> _THE PROBLEM_:
Among the entries that follow, the required portion opens with the line containing "21: (473, 210, 2.69)" and closes with the line containing "37: (472, 228, 2.83)". Give that portion again exactly, and nothing else.

___ DATA SUPPLIED

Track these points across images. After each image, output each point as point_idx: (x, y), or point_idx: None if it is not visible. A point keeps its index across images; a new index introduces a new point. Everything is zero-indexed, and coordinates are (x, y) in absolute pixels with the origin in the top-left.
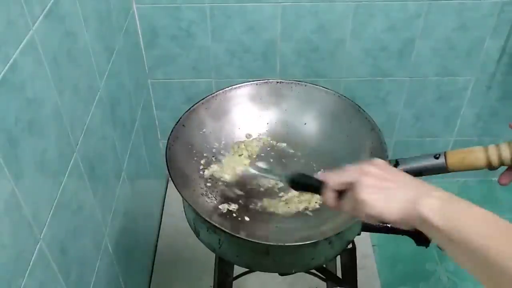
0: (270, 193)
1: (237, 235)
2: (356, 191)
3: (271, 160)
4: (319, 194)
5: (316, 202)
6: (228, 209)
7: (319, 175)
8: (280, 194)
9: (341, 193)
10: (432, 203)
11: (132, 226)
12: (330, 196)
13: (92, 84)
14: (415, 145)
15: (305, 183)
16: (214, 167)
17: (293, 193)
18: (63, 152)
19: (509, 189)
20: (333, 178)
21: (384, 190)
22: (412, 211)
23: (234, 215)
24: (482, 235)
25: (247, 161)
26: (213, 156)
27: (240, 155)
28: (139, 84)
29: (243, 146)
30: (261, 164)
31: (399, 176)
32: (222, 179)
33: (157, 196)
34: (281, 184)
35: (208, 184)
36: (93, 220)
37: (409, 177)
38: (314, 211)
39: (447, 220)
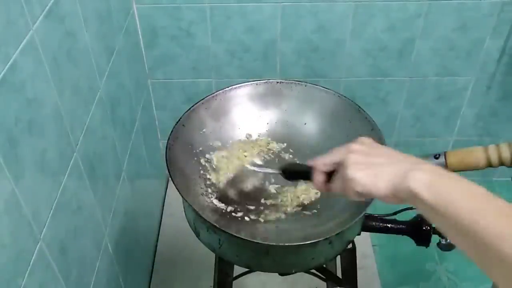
0: (269, 195)
1: (237, 235)
2: (343, 169)
3: (271, 160)
4: (310, 180)
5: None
6: (228, 209)
7: (308, 162)
8: (279, 197)
9: (330, 176)
10: (421, 177)
11: (132, 226)
12: (319, 180)
13: (92, 84)
14: (415, 145)
15: (296, 171)
16: (219, 168)
17: (291, 194)
18: (63, 152)
19: (509, 189)
20: (320, 161)
21: (371, 166)
22: (401, 185)
23: (234, 215)
24: (470, 210)
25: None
26: (213, 157)
27: (245, 156)
28: (139, 84)
29: (251, 146)
30: (256, 161)
31: (386, 151)
32: (228, 182)
33: (157, 196)
34: (277, 185)
35: (209, 184)
36: (93, 220)
37: (396, 152)
38: (314, 211)
39: (436, 194)
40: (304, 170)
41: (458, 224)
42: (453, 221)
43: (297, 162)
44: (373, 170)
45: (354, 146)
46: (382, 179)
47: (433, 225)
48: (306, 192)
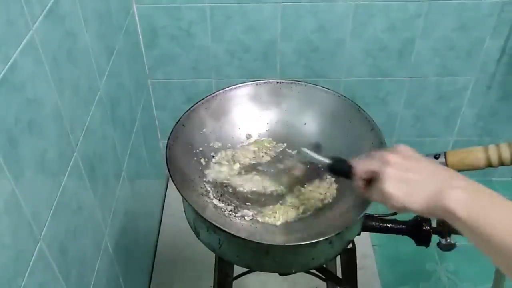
0: (269, 196)
1: (237, 235)
2: (380, 183)
3: (272, 160)
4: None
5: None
6: (228, 209)
7: (351, 161)
8: (279, 198)
9: (369, 181)
10: (458, 195)
11: (132, 226)
12: (358, 184)
13: (92, 84)
14: (415, 145)
15: (339, 169)
16: (219, 168)
17: (291, 195)
18: (63, 152)
19: (509, 190)
20: (359, 166)
21: (407, 182)
22: (437, 203)
23: (234, 215)
24: (508, 231)
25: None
26: (213, 157)
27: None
28: (139, 84)
29: (254, 148)
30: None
31: (423, 164)
32: (228, 182)
33: (157, 196)
34: (279, 190)
35: (209, 184)
36: (93, 220)
37: (433, 165)
38: (314, 211)
39: (473, 214)
40: (346, 169)
41: (496, 244)
42: (492, 242)
43: (344, 159)
44: (409, 186)
45: (391, 157)
46: (418, 196)
47: (433, 225)
48: (305, 192)
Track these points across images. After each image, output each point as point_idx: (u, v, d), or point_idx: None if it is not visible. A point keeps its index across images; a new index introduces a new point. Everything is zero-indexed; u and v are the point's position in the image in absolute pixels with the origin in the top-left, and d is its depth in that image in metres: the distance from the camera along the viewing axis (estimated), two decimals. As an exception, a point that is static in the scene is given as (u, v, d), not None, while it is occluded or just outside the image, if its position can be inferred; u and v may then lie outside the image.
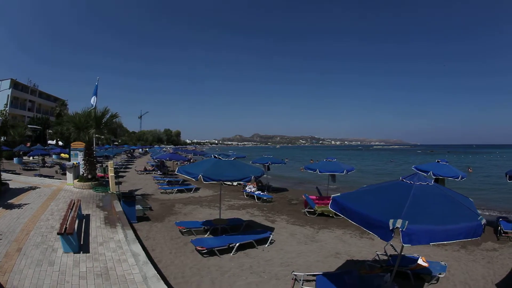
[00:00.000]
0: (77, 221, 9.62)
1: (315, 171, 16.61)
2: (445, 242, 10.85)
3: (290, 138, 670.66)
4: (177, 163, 30.91)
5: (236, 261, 8.91)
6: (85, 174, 19.11)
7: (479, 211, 5.01)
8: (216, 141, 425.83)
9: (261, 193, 19.85)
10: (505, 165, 44.16)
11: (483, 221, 4.42)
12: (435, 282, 8.09)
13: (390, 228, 4.13)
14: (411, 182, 5.23)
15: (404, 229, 4.05)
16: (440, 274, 8.11)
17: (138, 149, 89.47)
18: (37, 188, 17.34)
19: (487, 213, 18.12)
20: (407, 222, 4.09)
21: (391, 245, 8.17)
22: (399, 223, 4.10)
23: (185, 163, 27.75)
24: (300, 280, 7.31)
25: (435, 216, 4.55)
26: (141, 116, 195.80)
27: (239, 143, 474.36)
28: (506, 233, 12.92)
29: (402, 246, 5.93)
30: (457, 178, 13.25)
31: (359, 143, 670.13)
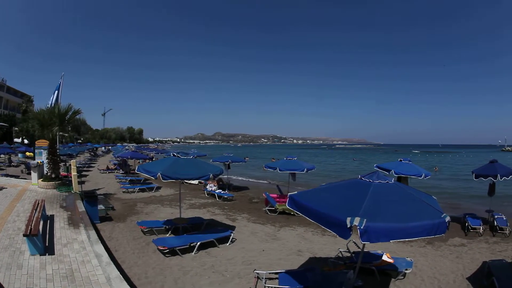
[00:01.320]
0: (41, 222, 9.43)
1: (275, 169, 16.75)
2: (411, 239, 11.28)
3: (252, 137, 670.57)
4: (139, 162, 30.84)
5: (198, 260, 8.93)
6: (49, 173, 18.66)
7: (448, 208, 5.11)
8: (178, 139, 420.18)
9: (222, 192, 19.96)
10: (472, 163, 45.66)
11: (447, 219, 4.50)
12: (402, 277, 8.27)
13: (348, 226, 4.13)
14: (370, 181, 5.28)
15: (362, 227, 4.08)
16: (406, 270, 8.27)
17: (101, 147, 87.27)
18: (4, 188, 16.76)
19: (454, 210, 18.62)
20: (365, 220, 4.12)
21: (353, 242, 8.32)
22: (356, 221, 4.11)
23: (146, 161, 27.68)
24: (263, 278, 7.35)
25: (395, 214, 4.63)
26: (104, 114, 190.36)
27: (201, 142, 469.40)
28: (475, 228, 13.38)
29: (364, 243, 6.11)
30: (420, 176, 13.55)
31: (321, 142, 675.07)
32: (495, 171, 13.84)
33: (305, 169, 16.59)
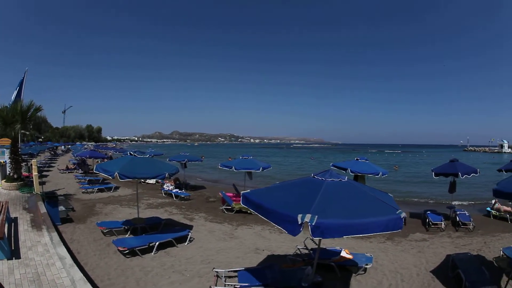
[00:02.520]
0: (6, 225, 9.20)
1: (231, 168, 16.91)
2: (370, 235, 11.67)
3: (209, 136, 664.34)
4: (97, 161, 30.29)
5: (158, 260, 9.00)
6: (11, 174, 18.27)
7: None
8: (136, 138, 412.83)
9: (179, 191, 19.97)
10: (433, 163, 47.28)
11: (402, 215, 4.64)
12: (363, 272, 8.51)
13: (299, 222, 4.24)
14: (322, 179, 5.41)
15: (313, 223, 4.19)
16: (366, 265, 8.51)
17: (61, 146, 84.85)
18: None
19: (415, 207, 19.31)
20: (316, 216, 4.23)
21: (311, 239, 8.46)
22: (307, 217, 4.22)
23: (105, 160, 27.38)
24: (222, 276, 7.51)
25: (348, 210, 4.78)
26: (64, 111, 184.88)
27: (158, 140, 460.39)
28: (436, 224, 13.82)
29: (320, 240, 6.27)
30: (377, 174, 13.76)
31: (278, 141, 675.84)
32: (456, 170, 14.36)
33: (261, 168, 16.88)
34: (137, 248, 9.16)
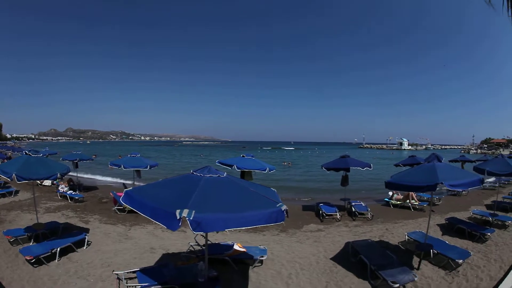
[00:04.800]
0: None
1: (120, 167, 16.61)
2: (263, 229, 12.08)
3: (101, 133, 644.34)
4: (-3, 162, 27.93)
5: (62, 267, 8.66)
6: None
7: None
8: (33, 136, 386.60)
9: (73, 193, 19.10)
10: (327, 159, 49.86)
11: (283, 207, 4.81)
12: (260, 264, 8.79)
13: (178, 218, 4.29)
14: (201, 175, 5.55)
15: (191, 218, 4.26)
16: (262, 257, 8.76)
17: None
18: None
19: (309, 200, 20.50)
20: (194, 211, 4.31)
21: (201, 235, 8.65)
22: (185, 212, 4.29)
23: (4, 161, 25.44)
24: (123, 278, 7.43)
25: (226, 204, 4.92)
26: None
27: (53, 138, 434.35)
28: (331, 215, 14.62)
29: (207, 234, 6.44)
30: (264, 170, 13.97)
31: (168, 138, 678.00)
32: (347, 165, 15.18)
33: (148, 166, 16.83)
34: (41, 256, 8.74)
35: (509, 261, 9.15)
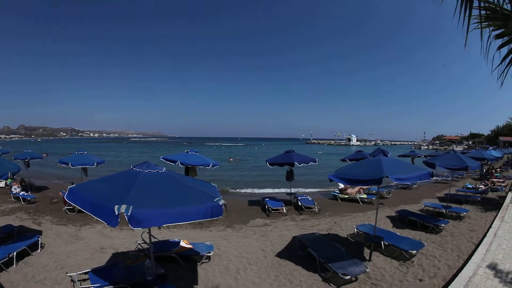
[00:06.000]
0: None
1: (68, 165, 16.33)
2: (209, 225, 12.08)
3: (52, 130, 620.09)
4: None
5: (20, 272, 8.36)
6: None
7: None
8: None
9: (25, 194, 18.40)
10: (273, 154, 50.81)
11: (221, 202, 4.93)
12: (207, 260, 8.83)
13: (116, 213, 4.31)
14: (140, 170, 5.58)
15: (129, 214, 4.30)
16: (208, 253, 8.83)
17: None
18: None
19: (255, 195, 20.82)
20: (131, 206, 4.36)
21: (147, 232, 8.59)
22: (123, 208, 4.33)
23: None
24: (76, 280, 7.28)
25: (165, 199, 4.96)
26: None
27: (6, 137, 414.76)
28: (277, 209, 14.75)
29: (150, 230, 6.49)
30: (208, 166, 14.08)
31: (117, 135, 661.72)
32: (291, 160, 15.44)
33: (95, 163, 16.65)
34: (0, 262, 8.38)
35: (467, 250, 9.41)
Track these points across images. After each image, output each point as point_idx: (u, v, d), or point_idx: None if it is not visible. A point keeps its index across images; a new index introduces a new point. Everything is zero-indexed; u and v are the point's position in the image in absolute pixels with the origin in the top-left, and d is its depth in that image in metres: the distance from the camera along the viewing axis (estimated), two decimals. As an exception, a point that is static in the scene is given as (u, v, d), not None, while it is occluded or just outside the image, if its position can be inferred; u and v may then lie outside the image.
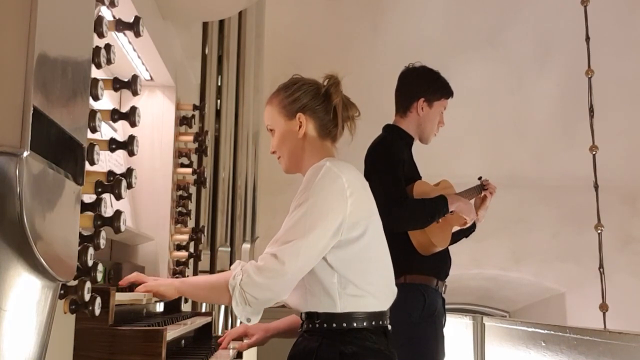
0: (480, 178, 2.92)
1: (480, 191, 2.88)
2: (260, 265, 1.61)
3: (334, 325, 1.66)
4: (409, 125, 2.72)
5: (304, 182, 1.68)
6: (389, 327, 1.76)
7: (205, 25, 3.91)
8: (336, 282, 1.65)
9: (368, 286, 1.68)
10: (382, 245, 1.78)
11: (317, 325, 1.67)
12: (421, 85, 2.70)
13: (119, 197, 1.31)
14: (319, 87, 1.83)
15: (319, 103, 1.81)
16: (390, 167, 2.55)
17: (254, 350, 4.13)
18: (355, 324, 1.66)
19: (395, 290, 1.80)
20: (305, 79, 1.85)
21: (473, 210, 2.69)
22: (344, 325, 1.66)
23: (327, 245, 1.63)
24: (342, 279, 1.65)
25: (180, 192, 2.83)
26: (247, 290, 1.59)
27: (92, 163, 1.18)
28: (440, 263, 2.61)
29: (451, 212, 2.60)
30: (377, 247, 1.75)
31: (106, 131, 2.22)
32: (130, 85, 1.49)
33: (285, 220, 1.67)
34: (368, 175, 2.63)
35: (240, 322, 1.76)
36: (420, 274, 2.54)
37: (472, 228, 2.83)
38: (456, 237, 2.79)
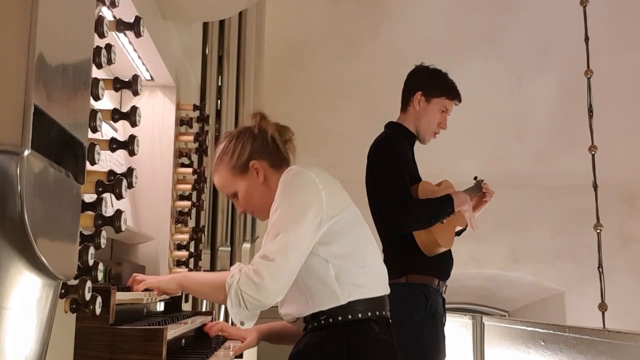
0: (475, 178, 2.92)
1: (477, 191, 2.87)
2: (254, 268, 1.63)
3: (340, 318, 1.69)
4: (409, 121, 2.71)
5: (279, 188, 1.72)
6: (390, 319, 1.80)
7: (205, 25, 3.91)
8: (333, 274, 1.69)
9: (361, 270, 1.72)
10: (364, 228, 1.81)
11: (323, 322, 1.70)
12: (420, 80, 2.72)
13: (119, 196, 1.31)
14: (251, 129, 1.88)
15: (260, 143, 1.86)
16: (394, 166, 2.55)
17: (254, 349, 4.13)
18: (360, 315, 1.69)
19: (385, 267, 1.84)
20: (234, 132, 1.91)
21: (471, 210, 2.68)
22: (349, 317, 1.69)
23: (312, 240, 1.66)
24: (337, 269, 1.69)
25: (181, 192, 2.84)
26: (245, 289, 1.60)
27: (92, 163, 1.18)
28: (443, 263, 2.61)
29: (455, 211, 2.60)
30: (360, 232, 1.79)
31: (107, 131, 2.22)
32: (131, 85, 1.50)
33: (268, 226, 1.70)
34: (371, 173, 2.62)
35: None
36: (422, 274, 2.54)
37: (464, 227, 2.84)
38: None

______

> _TASK SOLUTION_:
21: (473, 210, 2.69)
22: (344, 325, 1.66)
23: (327, 245, 1.63)
24: (342, 279, 1.65)
25: (180, 192, 2.83)
26: (247, 290, 1.59)
27: (92, 163, 1.18)
28: (440, 263, 2.61)
29: (451, 212, 2.60)
30: (377, 247, 1.75)
31: (106, 131, 2.22)
32: (130, 85, 1.49)
33: (285, 220, 1.67)
34: (368, 175, 2.63)
35: (240, 322, 1.76)
36: (420, 274, 2.54)
37: (472, 228, 2.83)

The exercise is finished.